Витя глянул на вниз. На левой ноге у него был синий "Фишер", а на правой серый "Атомик". Причем "фишер" был на сантиметров десять длиннее.

— Оп-па, — удивился Витка, — … Прикольно … а почему я не почувствовал?…

— Это потому что у тебя органы осязания не ниже спины. Я ошибся. У тебя они вообще отсутствуют. Атроффировались. Ладно, полезли в катафалк, гонщик домотканный…

Вечером пошли в тещину баню париться. Организмы отогревать. Не, ну нельзя ж так резко начинать работать. Надо проверить объект сначала. Привыкнуть. Сидим в парилке, потеем, привыкаем, Гена на камин ароматную водичку из ковша плещет. Благодать. Витек принялся Геннадия веником по ягодицам шлепать, спрашивает:

— А банька с чего рублена?… Дуб?…Ясень?… пенис дяди Васин?
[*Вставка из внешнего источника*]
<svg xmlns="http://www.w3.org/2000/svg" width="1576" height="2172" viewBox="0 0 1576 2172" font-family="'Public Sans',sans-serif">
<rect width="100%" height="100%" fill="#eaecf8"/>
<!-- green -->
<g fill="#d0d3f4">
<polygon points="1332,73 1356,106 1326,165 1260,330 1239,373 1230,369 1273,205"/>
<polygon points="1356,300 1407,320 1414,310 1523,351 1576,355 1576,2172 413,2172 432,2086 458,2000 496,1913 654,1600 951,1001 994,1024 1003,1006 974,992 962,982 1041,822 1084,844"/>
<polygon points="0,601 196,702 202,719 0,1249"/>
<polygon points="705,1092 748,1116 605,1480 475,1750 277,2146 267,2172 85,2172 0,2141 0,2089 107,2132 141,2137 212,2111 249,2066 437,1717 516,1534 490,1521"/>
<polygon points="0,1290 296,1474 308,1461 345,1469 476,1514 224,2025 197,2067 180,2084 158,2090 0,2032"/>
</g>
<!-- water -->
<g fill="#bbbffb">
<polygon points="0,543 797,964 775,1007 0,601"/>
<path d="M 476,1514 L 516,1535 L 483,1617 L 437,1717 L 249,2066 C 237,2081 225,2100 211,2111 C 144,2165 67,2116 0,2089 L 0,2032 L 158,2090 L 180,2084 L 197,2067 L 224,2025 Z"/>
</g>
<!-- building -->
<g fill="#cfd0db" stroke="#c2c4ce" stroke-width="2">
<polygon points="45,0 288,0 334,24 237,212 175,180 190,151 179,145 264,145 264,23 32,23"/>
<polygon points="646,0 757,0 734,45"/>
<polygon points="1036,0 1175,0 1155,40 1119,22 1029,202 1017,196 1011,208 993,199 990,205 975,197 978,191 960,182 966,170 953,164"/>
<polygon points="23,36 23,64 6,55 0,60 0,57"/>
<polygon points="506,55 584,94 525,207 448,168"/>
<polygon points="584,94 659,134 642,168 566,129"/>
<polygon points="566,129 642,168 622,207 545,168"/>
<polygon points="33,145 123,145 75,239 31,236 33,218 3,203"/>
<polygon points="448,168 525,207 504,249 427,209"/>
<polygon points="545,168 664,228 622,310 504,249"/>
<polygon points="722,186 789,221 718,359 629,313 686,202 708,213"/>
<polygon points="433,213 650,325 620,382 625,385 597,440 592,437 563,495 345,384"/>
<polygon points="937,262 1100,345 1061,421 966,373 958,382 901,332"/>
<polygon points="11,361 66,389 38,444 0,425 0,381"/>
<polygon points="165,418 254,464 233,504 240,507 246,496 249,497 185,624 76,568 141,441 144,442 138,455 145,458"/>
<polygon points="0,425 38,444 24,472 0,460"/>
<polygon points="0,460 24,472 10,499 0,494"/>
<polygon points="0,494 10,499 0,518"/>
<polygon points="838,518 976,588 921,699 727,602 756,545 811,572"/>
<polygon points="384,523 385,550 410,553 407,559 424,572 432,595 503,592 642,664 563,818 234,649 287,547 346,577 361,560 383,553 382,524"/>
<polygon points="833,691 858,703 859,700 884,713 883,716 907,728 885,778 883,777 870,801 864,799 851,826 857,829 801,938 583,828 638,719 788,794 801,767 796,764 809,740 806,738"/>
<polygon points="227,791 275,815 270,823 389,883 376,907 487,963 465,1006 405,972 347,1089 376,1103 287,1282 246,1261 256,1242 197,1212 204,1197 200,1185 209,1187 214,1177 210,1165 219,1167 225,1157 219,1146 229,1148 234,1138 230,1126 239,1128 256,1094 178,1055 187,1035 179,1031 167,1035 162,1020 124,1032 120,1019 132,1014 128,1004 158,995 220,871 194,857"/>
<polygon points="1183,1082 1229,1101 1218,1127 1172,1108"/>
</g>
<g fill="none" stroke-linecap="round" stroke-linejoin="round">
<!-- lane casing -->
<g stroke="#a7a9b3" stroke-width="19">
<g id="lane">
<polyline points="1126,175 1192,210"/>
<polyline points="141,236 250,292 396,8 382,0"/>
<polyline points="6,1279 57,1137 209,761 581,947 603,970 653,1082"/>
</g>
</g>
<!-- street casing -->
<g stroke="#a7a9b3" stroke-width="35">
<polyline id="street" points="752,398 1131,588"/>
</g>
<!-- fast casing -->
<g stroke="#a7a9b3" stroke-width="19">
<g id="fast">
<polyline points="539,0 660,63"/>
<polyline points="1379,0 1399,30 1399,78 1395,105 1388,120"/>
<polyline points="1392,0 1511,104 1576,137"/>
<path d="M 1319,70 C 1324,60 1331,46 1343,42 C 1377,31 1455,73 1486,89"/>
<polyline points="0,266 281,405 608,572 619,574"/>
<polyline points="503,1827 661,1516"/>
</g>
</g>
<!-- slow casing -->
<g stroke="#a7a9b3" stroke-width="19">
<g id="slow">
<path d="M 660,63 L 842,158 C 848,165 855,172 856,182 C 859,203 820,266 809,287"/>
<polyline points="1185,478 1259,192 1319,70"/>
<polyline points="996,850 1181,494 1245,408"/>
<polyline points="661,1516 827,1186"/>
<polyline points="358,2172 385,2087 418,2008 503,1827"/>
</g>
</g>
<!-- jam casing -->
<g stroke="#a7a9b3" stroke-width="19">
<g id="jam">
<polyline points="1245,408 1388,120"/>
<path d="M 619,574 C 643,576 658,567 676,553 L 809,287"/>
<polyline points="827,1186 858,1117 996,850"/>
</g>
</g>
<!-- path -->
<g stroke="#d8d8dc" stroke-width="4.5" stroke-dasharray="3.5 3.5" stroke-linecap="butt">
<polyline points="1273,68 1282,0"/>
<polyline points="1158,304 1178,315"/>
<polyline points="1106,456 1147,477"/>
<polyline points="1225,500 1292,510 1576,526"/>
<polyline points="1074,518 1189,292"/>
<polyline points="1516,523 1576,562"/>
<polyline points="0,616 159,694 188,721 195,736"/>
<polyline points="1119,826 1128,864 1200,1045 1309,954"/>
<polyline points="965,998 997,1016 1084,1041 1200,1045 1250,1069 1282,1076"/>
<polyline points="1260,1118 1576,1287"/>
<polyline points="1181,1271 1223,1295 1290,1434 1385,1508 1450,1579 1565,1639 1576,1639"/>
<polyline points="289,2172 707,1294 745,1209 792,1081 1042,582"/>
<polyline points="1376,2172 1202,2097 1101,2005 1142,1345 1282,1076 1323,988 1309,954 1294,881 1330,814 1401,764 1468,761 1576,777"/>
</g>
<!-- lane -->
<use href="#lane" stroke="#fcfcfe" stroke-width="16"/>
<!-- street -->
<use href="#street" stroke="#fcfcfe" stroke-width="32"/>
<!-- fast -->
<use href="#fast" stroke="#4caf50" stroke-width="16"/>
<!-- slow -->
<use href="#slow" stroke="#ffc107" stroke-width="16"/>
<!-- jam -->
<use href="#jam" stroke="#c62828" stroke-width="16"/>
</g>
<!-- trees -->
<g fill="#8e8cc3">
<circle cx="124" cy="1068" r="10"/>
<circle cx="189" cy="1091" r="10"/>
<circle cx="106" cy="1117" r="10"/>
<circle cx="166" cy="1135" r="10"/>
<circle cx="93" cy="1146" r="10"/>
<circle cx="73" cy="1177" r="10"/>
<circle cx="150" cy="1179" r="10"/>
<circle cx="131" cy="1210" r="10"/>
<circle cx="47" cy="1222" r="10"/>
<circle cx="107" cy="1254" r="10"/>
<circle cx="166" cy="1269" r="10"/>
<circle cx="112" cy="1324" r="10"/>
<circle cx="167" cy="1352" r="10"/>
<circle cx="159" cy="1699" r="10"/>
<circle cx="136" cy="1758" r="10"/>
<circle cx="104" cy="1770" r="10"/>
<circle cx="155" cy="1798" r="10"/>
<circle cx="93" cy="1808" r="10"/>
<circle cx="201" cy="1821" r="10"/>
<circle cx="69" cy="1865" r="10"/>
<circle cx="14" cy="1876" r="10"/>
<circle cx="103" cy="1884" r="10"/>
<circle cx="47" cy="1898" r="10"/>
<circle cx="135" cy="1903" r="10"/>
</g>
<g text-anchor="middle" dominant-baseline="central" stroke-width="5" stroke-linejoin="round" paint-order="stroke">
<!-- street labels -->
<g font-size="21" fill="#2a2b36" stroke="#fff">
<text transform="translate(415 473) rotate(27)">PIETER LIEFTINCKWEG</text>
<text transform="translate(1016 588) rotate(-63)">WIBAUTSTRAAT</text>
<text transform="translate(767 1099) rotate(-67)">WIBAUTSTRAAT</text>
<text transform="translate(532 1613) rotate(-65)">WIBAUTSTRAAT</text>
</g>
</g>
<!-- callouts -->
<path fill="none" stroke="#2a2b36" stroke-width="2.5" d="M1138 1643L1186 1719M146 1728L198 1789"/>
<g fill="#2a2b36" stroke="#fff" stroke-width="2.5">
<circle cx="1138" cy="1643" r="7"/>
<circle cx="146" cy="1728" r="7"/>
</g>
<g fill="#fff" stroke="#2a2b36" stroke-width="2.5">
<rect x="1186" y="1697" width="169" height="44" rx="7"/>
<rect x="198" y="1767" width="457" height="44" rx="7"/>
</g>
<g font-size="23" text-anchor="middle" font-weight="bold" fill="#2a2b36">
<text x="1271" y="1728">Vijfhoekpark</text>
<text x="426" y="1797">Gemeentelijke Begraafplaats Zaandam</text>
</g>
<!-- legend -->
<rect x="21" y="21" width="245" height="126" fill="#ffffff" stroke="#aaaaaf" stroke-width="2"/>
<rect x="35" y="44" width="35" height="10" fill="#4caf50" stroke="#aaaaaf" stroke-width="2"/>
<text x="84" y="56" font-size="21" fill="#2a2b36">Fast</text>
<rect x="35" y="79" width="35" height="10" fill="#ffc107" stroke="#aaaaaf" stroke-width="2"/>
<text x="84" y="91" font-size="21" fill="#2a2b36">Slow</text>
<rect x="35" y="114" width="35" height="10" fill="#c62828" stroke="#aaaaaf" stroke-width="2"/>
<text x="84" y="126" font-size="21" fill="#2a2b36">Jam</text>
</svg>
— Стены тут еловые, а внутри тополем обшито, — Гена по доскам гипсом стучит, — Для бани самое лучшее дерево: Крыша соломой покрыта для аутентичности. Печь-каменка из речных окатышей сложена, все как книжка пишет, йоптеть.

— А не воспламенится? — интересуюсь я ненавязчиво, лежа в солярисе, — все таки дерево, огонь, искры:

— Загореться никак не может, у меня вся проводка в металлорукавах спрятана и розетки в коробках Бергмана установлены, — хвастается Геннадий, — и дерево пропитано специальным раствором. Антипирен называется.
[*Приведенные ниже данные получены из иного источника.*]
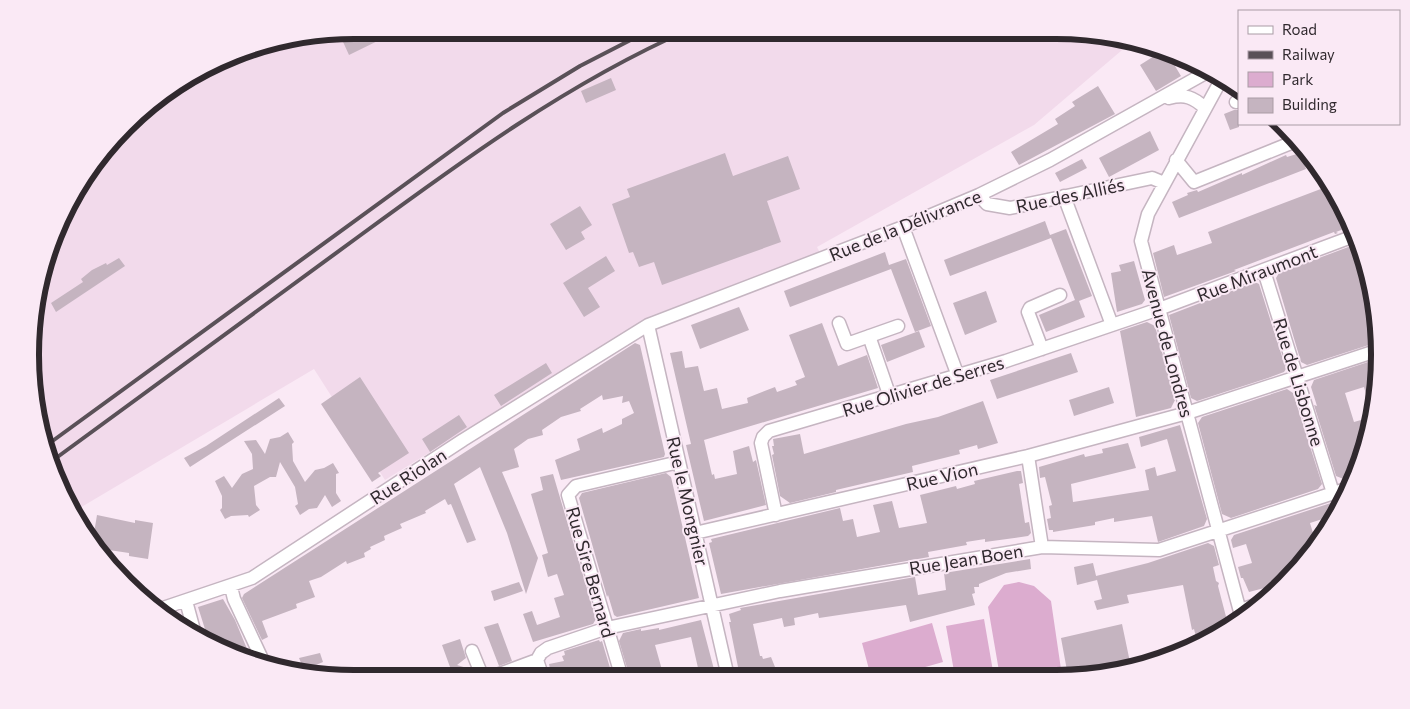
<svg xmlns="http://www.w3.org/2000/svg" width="1410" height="709" font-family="Commissioner,sans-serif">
<rect width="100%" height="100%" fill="#fae9f5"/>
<path fill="#f2daeb" d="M355,30l721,1 52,14 -94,80 -217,122 4,8 -171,61 -265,164 -71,-111 -241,143 -10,-14 -30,-101 3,-106 49,-117 72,-77 93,-50z"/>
<path fill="#dcaccf" d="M1019,582l15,4 17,15 11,75 -62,1 -12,-70 16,-22z
M984,619l10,58h-39l-9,-51z
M932,623l11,39 -53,15h-19l-9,-34z"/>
<path fill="#c5b4c0" d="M354,30h46l-51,25 -10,-22z
M1159,53l27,7 -11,6 6,10 -25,15 -16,-26z
M611,78l5,12 -30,13 -5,-12z
M1098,86l17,28 -96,51 -8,-13 47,-28 -3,-5 20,-13 -3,-4z
M1234,110h5v17l-9,3 -6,-16z
M1150,131l9,19 -50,27 -10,-19z
M725,153l8,23 55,-20 12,33 -33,12 14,41 -119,43 -8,-23 -15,5 -6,-15 -4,1 -17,-49 18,-7 -3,-8z
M1300,153l6,16 -127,49 -7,-16 16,-7 -1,-2 10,-3 1,2 44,-19v2l44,-20 1,2z
M1082,159l5,9 -27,14 -5,-9z
M1326,187l23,40 -13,5 2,1 -3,1 -1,-2 -100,38 2,1 -72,26 -11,-44 21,-8 3,10 35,-12 -4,-11z
M580,206l12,19 -11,7 4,7 -19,11 -16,-26z
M1045,221l5,14 16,-6 26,67 -13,5 6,16 -39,15 -7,-17 36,-15 -24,-62 -101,38 -6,-16z
M1359,243l4,7 12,93 -68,22 -6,-3 -25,-84 3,-5z
M885,252l4,13 17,-6 25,67 -16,6 -24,-63 -101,38 -6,-16z
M606,256l9,15 -27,17 12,19 -16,10 -21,-34z
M119,258l6,8 -69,46 -5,-9 32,-21 -2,-3 11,-9 14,-7 1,2z
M1134,261l11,39 -3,4 -25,8 -6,-39 10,-2 -2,-6z
M1255,282l4,2 27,85 -2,3 -16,6 -71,23 -6,-3 -22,-83z
M986,291l11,31 -32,13 -12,-32z
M739,307l10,23 -49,19 -9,-24z
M1147,322l8,4 20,74 -4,8 -35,9 -16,-86z
M822,323l16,43 29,-11 11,33 -174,52 8,35 2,-1 1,5 22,-5 -4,-23 16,-5 4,16 3,-2 10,45 -62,16 -18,-76 5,-1 -21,-91 12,-2 3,17 13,-2 6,25 13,-3 5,21 26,-6 -1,-5 28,-11 2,5 20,-7 -2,-4 10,-4 -16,-42z
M919,331l6,16 -38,15 -6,-17z
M635,343l5,2 25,109 -1,3 -103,23 -6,-20 25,-10 -3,-11 25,-11 1,5 19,-9v-5l12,-6 -5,-12 -7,2 1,-7 -20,4 -1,-5 -22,14 1,2 -20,6 -19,13 1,5 -15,4 -14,10 5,18 -17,5 36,86 -12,36 -19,-61 -27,-66 -26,17 22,56 -9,3 -16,-39 -3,1 -3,-6 -20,12 1,2 -26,11 2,4 -18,8 1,4 -15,7 1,2 -7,4 1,4 -18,7 -1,-3 -25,16 -12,4 6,16 -19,7 1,4 -35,13 6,16 -6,3 -20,-42 2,-4z
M1071,353l7,19 -81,27 -7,-19z
M1377,359l2,16 -9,34 -6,-22 -19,6 9,29 14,-4 -17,62h-5l-10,-4 -22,-71 3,1 -6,-19 3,-7z
M546,363l6,10 -51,33 -7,-11z
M360,377l49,76 -31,20 3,3 -9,6 -51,-78z
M1109,387l5,16 -40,13 -5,-16z
M1287,389l6,4 29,91 -4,5 -87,29 -9,-4 -24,-91 4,-6z
M279,398l6,8 -95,61 -6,-9 22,-12z
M983,401l15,42 -20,6 -1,-4 -18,5 1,4 -48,12 1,6 -77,18v2l-46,11 -10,-7 -8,-41 2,-1 -2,-8h2l-1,-7 27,-5 4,20 102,-30 32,-7z
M459,415l8,12 -37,25 -8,-13z
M1180,425l27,94 -3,7 -46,16 -6,-26 -38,6v-4l-19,4v3l-42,7v-2h-4l-2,-11 4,-1 -2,-12 3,-1 -7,-28 -5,1 -1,-11 45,-13 1,3 18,-4 -1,-4 26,-6 8,25 -65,16 2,18 76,-12 -4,-20 10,-3 2,9 19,-5 -9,-32 -26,8 -2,-10z
M288,432l6,10 -2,2 1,17 12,21 10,-12 9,-2 9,-5 6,10 -3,1v19l5,8 -9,6 -7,-12 -8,13 -8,1 -9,6 -5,-9 3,-2 -3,-17 -15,-25 -4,15h-6l-16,9 2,19 4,5 -11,7 -1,-2 -17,1 -6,3 -5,-9 2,-2v-12l-7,-15 9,-5 8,12 10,-14 11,-5 -1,-15 -8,-13 12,-1 9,14 5,-15 10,-2z
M1017,471h4l2,12 -4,1 6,39 4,-1 2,11 -3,3 -43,6v-3l-19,3 1,3 -39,7 1,5 -208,37 -12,-51 3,-1 -1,-3 129,-31 3,13 10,-2 4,18 23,-5 -7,-27 19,-4 7,27 28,-5 -7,-28 36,-9 1,3 18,-5 -1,-3z
M666,473l5,4 28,121 -82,19 -3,-2 -6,-20 -1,2 -28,-99 3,-5z
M553,474l43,145 -3,5 -60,18 -10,-28 9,-3 5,14 23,-8 -6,-19 10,-3 -7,-21 -9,3 -6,-22 6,-2 -17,-59 12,-4 -3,-13z
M1346,498l-11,17 -25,8 6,20 -16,25 -17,15 -34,9 -6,-14h-2l-3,-11 14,-4 -6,-19 -13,4 -2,-8 3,-5z
M97,515l38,8v-3l18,3 -5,36 -19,-3v-3l-20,-3 -2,9 -14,-20z
M1208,543l6,3 2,8 3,11 -6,2 3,14 3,2 -1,3 11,42 -31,17 -4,-16 -2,1 -9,-45 -56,10 2,8 -32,7 -3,-9 8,-2 -6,-23 52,-13z
M1030,559l1,10 -25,4 -27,11v3h-5l1,6 -3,1 3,11 -65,17 -4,-17 -87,13 -1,-5 -24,5 1,7 -11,2 -2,-9 -29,6 7,32h2l1,3 8,-2 8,20h-39l-11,-55h2l-2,-8 12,-4 -1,-2 175,-31 3,18 28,-5 -2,-17z
M1093,563l4,17 -20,5 -3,-18z
M519,582l4,9 -29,10 -3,-10z
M223,599l12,21 15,36 -40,-11 -12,-38z
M701,620l15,57h-20l-2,-8 4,-1 -7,-31 -36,8 7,25h-2l2,7 -32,1 -11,-37 4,-8 18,-4v2l18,-3v2z
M498,623l14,38 -13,5 -15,-39z
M1122,624l9,43 -33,9h-30l-7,-38z
M460,639l6,19 -9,7 13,4 3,9h-19l-12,-33z
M599,640l1,2 2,-1 11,37h-61l-3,-14 15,-3 -2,-5 3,-1 -1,-4z
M320,653l3,9 -19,8 -5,-12z"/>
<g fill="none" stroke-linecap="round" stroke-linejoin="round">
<defs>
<path id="minor" d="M1221,80l-73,134 -7,27 101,378
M1169,98c16,-4 24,-1 36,10
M1236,102l3,-1
M1176,160l18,22 102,-41
M979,195l8,9 23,4 142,-30 12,5
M1064,196l48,129
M903,227l55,149
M1264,271l69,222
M839,323l8,21 51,-18
M648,325l80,352
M869,336l21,61
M1042,349l-14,-37 2,-4 30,-13
M1028,456l14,91
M776,515l-15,-72 2,-6 6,-6 237,-70 153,-52 195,-73
M695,533l333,-77 159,-43 189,-62
M231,587l3,12 28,60
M186,601l9,33
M160,609l92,-31 211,-138 185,-115 255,-98 76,-32 71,-35 159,-89
M1240,610l19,-6
M472,651l11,27
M489,678l48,-18
M543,678l-6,-18 4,-7 7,-5 59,-20 173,-37 262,-44 117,3 190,-62
M622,678l-54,-183 8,-9 103,-24"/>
</defs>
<use href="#minor" stroke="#c5b5c1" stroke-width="15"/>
<use href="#minor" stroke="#fff" stroke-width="12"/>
<path stroke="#5a5158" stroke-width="4" d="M47,445l456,-332 77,-47 70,-36
M52,461c102,-75 204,-150 306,-224 105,-77 210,-154 330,-207"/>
</g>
<g text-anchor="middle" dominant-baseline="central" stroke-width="4" stroke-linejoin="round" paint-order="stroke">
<g font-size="18" fill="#30292e" stroke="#fae9f5">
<text transform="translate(1070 195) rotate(-12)">Rue des Alliés</text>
<text transform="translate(905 225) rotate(-22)">Rue de la Délivrance</text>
<text transform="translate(1257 273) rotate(-21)">Rue Miraumont</text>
<text transform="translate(1168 343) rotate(75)">Avenue de Londres</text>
<text transform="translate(1299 382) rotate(73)">Rue de Lisbonne</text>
<text transform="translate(923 386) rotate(-17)">Rue Olivier de Serres</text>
<text transform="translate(408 476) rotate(-33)">Rue Riolan</text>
<text transform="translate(942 476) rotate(-13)">Rue Vion</text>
<text transform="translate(688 501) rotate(77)">Rue le Mongnier</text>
<text transform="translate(966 559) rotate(-9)">Rue Jean Boen</text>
<text transform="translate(591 572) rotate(74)">Rue Sire Bernard</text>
</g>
</g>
<path d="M0 0H1410V709H0ZM354 39H1056A315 315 0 0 1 1371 354V355A315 315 0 0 1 1056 670H354A315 315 0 0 1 39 355V354A315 315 0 0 1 354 39Z" fill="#fae9f5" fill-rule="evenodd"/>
<path fill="none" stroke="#30292e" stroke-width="6" d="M354 39H1056A315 315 0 0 1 1371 354V355A315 315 0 0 1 1056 670H354A315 315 0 0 1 39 355V354A315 315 0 0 1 354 39Z"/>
<rect x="1238" y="10" width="162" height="115" fill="#fae9f5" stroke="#a99ca5"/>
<rect x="1248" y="26" width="25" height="8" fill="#ffffff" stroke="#a99ca5"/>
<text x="1282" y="35" font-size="15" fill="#30292e">Road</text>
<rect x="1248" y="51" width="25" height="8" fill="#5a5158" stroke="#a99ca5"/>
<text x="1282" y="60" font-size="15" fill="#30292e">Railway</text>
<rect x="1248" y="72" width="25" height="15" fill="#dcaccf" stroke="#a99ca5"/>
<text x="1282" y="85" font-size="15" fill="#30292e">Park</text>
<rect x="1248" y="98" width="25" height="15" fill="#c5b4c0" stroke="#a99ca5"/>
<text x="1282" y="110" font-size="15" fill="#30292e">Building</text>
</svg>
— На каждый антипирен найдется свой фаермен, — отозвался Витя, — солому как не пропитуй — полюбому вспыхнет:

— Слышь, подсобник, — обиделся Гена, — я, как никак, бывший пожарник, в этих делах разбираюсь, йоптеть, так что, работай веником, Витюшка.

Витька веником дальше Гену бьет, приутих, замыслился чего то:.

Я баньку изучаю; в принципе неплохо все составлено, по науке, печь асбестовым шнуром изолирована от дерева, окошечко в двери есть, даже градусники и приборы какие то на стенах..

— А все таки, стремно солому на крыше держать, — Витя из раздумий вышел:- может таки полыхну…

— Йолы-палы, да ты заколебал! — возмутился бывший пожарник, — хер она загорится! Если загорится, я в одной простыне в гастроном за водкой побегу, уснуть мне на рельсах,!.. — и берет из печки полешко светящееся, на улицу выходит.

Ну, мы за ним наружу, естественно, интересно ведь как пожарные горючесть материала испытывают. Гена с размаху факел под крышу воткнул и к нам развернулся:

— Во! Видишь теперь, подсобник?!..Не горит ни хера, йоптеть!!! Ан-ти-пи-рен!!!